* **Work to complete**
Scan the entries for "Wesley". Every line that holds it is to be copied.
(Beginning of Entries provided)
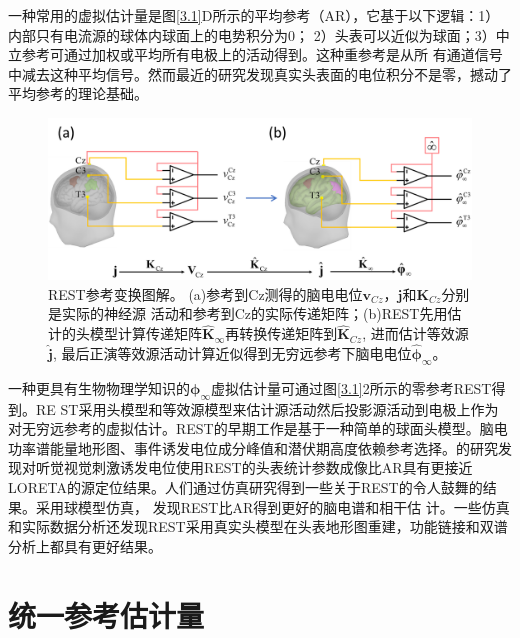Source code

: 一种常用的虚拟估计量是图\ref{3.1}D所示的平均参考（AR），它基于以下逻辑：1）内部只有电流源的球体内球面上的电势积分为0； 2）头表可以近似为球面；3）中立参考可通过加权或平均所有电极上的活动得到。这种重参考是从所
有通道信号中减去这种平均信号。然而最近的研究发现真实头表面的电位积分不是零，撼动了平均参考的理论基础。
\begin{figure}[!h]
	\centering
	\includegraphics[width=15cm]{pic/Frontier/figure2.png}
	\caption{REST参考变换图解。 (a)参考到Cz测得的脑电电位$\mathbf{v}_{Cz}$，$\mathbf{j}$和$\mathbf{K}_{Cz}$分别是实际的神经源
	活动和参考到Cz的实际传递矩阵；(b)REST先用估计的头模型计算传递矩阵$\hat{\mathbf{K}}_\infty$再转换传递矩阵到$\hat{\mathbf{K}}_{Cz}$, 进而估计等效源$\hat{\mathbf{j}}$, 最后正演等效源活动计算近似得到无穷远参考下脑电电位$\hat{\mathbf{\phi}}_\infty$。}
	\label{3.2}
\end{figure}
一种更具有生物物理学知识的$\mathbf{\phi}_{\infty}$虚拟估计量可通过图\ref{3.1}2所示的零参考REST得到。RE
ST采用头模型和等效源模型来估计源活动然后投影源活动到电极上作为对无穷远参考的虚拟估计。REST的早期工作是基于一种简单的球面头模型。脑电功率谱能量地形图、事件诱发电位成分峰值和潜伏期高度依赖参考选择。\cite{tian_why_2013}的研究发现对听觉视觉刺激诱发电位使用REST的头表统计参数成像比AR具有更接近LORETA的源定位结果。人们通过仿真研究得到一些关于REST的令人鼓舞的结果。采用球模型仿真，\cite{marzetti_l_use_2007,qin_comparative_2010} 发现REST比AR得到更好的脑电谱和相干估
计。一些仿真和实际数据分析还发现REST采用真实头模型在头表地形图重建，功能链接和双谱分析上都具有更好结果。

\section{统一参考估计量}
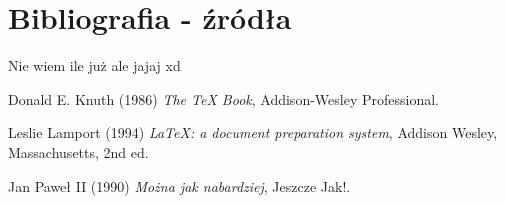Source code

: 
\section{Bibliografia - źródła }

Nie wiem ile już ale jajaj xd

\begin{thebibliography}{9}
    Donald E. Knuth (1986) \emph{The \TeX{} Book}, Addison-Wesley Professional.
    
    
    Leslie Lamport (1994) \emph{\LaTeX: a document preparation system}, Addison
    Wesley, Massachusetts, 2nd ed.

    Jan Paweł II (1990) \emph{Można jak nabardziej}, Jeszcze Jak!.

\end{thebibliography}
(End of Entries provided)
* **Output for this exercise**
    Donald E. Knuth (1986) \emph{The \TeX{} Book}, Addison-Wesley Professional.
    Wesley, Massachusetts, 2nd ed.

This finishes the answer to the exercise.